> Try it:
Give back all the records below, unaltered.

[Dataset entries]
/---

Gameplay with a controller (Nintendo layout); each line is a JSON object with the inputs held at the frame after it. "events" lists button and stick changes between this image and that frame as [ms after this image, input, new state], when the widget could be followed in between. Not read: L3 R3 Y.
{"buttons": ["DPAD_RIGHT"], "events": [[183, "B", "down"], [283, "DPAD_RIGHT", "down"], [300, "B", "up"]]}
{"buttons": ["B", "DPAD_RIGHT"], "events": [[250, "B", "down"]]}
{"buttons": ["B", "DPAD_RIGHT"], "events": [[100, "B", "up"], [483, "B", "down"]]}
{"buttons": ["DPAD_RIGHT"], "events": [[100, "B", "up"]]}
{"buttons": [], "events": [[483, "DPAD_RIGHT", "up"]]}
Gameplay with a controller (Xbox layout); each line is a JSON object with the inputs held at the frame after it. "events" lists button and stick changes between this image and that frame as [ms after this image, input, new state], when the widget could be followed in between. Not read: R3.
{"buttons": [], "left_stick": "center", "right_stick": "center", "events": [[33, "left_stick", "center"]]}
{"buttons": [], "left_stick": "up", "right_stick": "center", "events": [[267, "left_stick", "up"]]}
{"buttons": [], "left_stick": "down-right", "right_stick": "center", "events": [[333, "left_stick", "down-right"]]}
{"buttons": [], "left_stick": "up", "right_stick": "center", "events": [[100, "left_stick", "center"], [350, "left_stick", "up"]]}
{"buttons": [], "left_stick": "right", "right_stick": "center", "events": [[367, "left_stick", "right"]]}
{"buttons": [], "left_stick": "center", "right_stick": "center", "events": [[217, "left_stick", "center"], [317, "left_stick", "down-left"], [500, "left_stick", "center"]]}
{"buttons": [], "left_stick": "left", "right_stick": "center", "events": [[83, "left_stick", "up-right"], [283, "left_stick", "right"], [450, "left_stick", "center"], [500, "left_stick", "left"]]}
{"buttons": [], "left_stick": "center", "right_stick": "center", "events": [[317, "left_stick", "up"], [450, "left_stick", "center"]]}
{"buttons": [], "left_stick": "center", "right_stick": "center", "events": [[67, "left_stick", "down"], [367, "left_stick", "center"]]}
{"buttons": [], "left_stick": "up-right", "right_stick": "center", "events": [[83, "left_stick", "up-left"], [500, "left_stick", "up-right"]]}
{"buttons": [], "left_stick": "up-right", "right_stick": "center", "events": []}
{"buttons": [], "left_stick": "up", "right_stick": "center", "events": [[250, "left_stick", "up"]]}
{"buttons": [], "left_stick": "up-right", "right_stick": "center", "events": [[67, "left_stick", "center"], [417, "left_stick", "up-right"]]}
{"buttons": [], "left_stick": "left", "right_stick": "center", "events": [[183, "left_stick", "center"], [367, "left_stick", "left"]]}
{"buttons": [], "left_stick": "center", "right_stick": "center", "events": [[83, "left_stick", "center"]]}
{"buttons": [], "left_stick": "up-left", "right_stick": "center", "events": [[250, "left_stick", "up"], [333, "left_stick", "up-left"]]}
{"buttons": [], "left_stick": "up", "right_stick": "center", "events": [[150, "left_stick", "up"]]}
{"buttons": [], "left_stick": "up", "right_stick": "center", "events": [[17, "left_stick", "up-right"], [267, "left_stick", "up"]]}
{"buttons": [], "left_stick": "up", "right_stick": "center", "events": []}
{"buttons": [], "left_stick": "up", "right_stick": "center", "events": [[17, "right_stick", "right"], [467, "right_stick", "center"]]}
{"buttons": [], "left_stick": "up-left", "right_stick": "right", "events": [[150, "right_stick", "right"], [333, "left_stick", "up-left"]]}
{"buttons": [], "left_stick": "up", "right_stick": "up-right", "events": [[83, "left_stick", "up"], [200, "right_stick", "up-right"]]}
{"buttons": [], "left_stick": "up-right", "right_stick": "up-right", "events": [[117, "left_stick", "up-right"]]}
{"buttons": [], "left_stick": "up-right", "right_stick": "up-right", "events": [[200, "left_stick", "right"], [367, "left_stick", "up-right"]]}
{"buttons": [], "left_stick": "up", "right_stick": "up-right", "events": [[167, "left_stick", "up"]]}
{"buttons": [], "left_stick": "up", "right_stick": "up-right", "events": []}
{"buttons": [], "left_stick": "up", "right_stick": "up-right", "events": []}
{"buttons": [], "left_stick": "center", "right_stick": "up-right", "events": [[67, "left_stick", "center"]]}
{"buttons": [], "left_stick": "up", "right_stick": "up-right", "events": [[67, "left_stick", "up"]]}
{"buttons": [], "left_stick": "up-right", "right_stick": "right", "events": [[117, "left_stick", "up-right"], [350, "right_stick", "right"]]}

\---

> Response:
Gameplay with a controller (Nintendo layout); each line is a JSON object with the inputs held at the frame after it. "events" lists button and stick changes between this image and that frame as [ms after this image, input, new state], when the widget could be followed in between. Not read: L3 R3 Y.
{"buttons": ["DPAD_RIGHT"], "events": [[183, "B", "down"], [283, "DPAD_RIGHT", "down"], [300, "B", "up"]]}
{"buttons": ["B", "DPAD_RIGHT"], "events": [[250, "B", "down"]]}
{"buttons": ["B", "DPAD_RIGHT"], "events": [[100, "B", "up"], [483, "B", "down"]]}
{"buttons": ["DPAD_RIGHT"], "events": [[100, "B", "up"]]}
{"buttons": [], "events": [[483, "DPAD_RIGHT", "up"]]}
Gameplay with a controller (Xbox layout); each line is a JSON object with the inputs held at the frame after it. "events" lists button and stick changes between this image and that frame as [ms after this image, input, new state], when the widget could be followed in between. Not read: R3.
{"buttons": [], "left_stick": "center", "right_stick": "center", "events": [[33, "left_stick", "center"]]}
{"buttons": [], "left_stick": "up", "right_stick": "center", "events": [[267, "left_stick", "up"]]}
{"buttons": [], "left_stick": "down-right", "right_stick": "center", "events": [[333, "left_stick", "down-right"]]}
{"buttons": [], "left_stick": "up", "right_stick": "center", "events": [[100, "left_stick", "center"], [350, "left_stick", "up"]]}
{"buttons": [], "left_stick": "right", "right_stick": "center", "events": [[367, "left_stick", "right"]]}
{"buttons": [], "left_stick": "center", "right_stick": "center", "events": [[217, "left_stick", "center"], [317, "left_stick", "down-left"], [500, "left_stick", "center"]]}
{"buttons": [], "left_stick": "left", "right_stick": "center", "events": [[83, "left_stick", "up-right"], [283, "left_stick", "right"], [450, "left_stick", "center"], [500, "left_stick", "left"]]}
{"buttons": [], "left_stick": "center", "right_stick": "center", "events": [[317, "left_stick", "up"], [450, "left_stick", "center"]]}
{"buttons": [], "left_stick": "center", "right_stick": "center", "events": [[67, "left_stick", "down"], [367, "left_stick", "center"]]}
{"buttons": [], "left_stick": "up-right", "right_stick": "center", "events": [[83, "left_stick", "up-left"], [500, "left_stick", "up-right"]]}
{"buttons": [], "left_stick": "up-right", "right_stick": "center", "events": []}
{"buttons": [], "left_stick": "up", "right_stick": "center", "events": [[250, "left_stick", "up"]]}
{"buttons": [], "left_stick": "up-right", "right_stick": "center", "events": [[67, "left_stick", "center"], [417, "left_stick", "up-right"]]}
{"buttons": [], "left_stick": "left", "right_stick": "center", "events": [[183, "left_stick", "center"], [367, "left_stick", "left"]]}
{"buttons": [], "left_stick": "center", "right_stick": "center", "events": [[83, "left_stick", "center"]]}
{"buttons": [], "left_stick": "up-left", "right_stick": "center", "events": [[250, "left_stick", "up"], [333, "left_stick", "up-left"]]}
{"buttons": [], "left_stick": "up", "right_stick": "center", "events": [[150, "left_stick", "up"]]}
{"buttons": [], "left_stick": "up", "right_stick": "center", "events": [[17, "left_stick", "up-right"], [267, "left_stick", "up"]]}
{"buttons": [], "left_stick": "up", "right_stick": "center", "events": []}
{"buttons": [], "left_stick": "up", "right_stick": "center", "events": [[17, "right_stick", "right"], [467, "right_stick", "center"]]}
{"buttons": [], "left_stick": "up-left", "right_stick": "right", "events": [[150, "right_stick", "right"], [333, "left_stick", "up-left"]]}
{"buttons": [], "left_stick": "up", "right_stick": "up-right", "events": [[83, "left_stick", "up"], [200, "right_stick", "up-right"]]}
{"buttons": [], "left_stick": "up-right", "right_stick": "up-right", "events": [[117, "left_stick", "up-right"]]}
{"buttons": [], "left_stick": "up-right", "right_stick": "up-right", "events": [[200, "left_stick", "right"], [367, "left_stick", "up-right"]]}
{"buttons": [], "left_stick": "up", "right_stick": "up-right", "events": [[167, "left_stick", "up"]]}
{"buttons": [], "left_stick": "up", "right_stick": "up-right", "events": []}
{"buttons": [], "left_stick": "up", "right_stick": "up-right", "events": []}
{"buttons": [], "left_stick": "center", "right_stick": "up-right", "events": [[67, "left_stick", "center"]]}
{"buttons": [], "left_stick": "up", "right_stick": "up-right", "events": [[67, "left_stick", "up"]]}
{"buttons": [], "left_stick": "up-right", "right_stick": "right", "events": [[117, "left_stick", "up-right"], [350, "right_stick", "right"]]}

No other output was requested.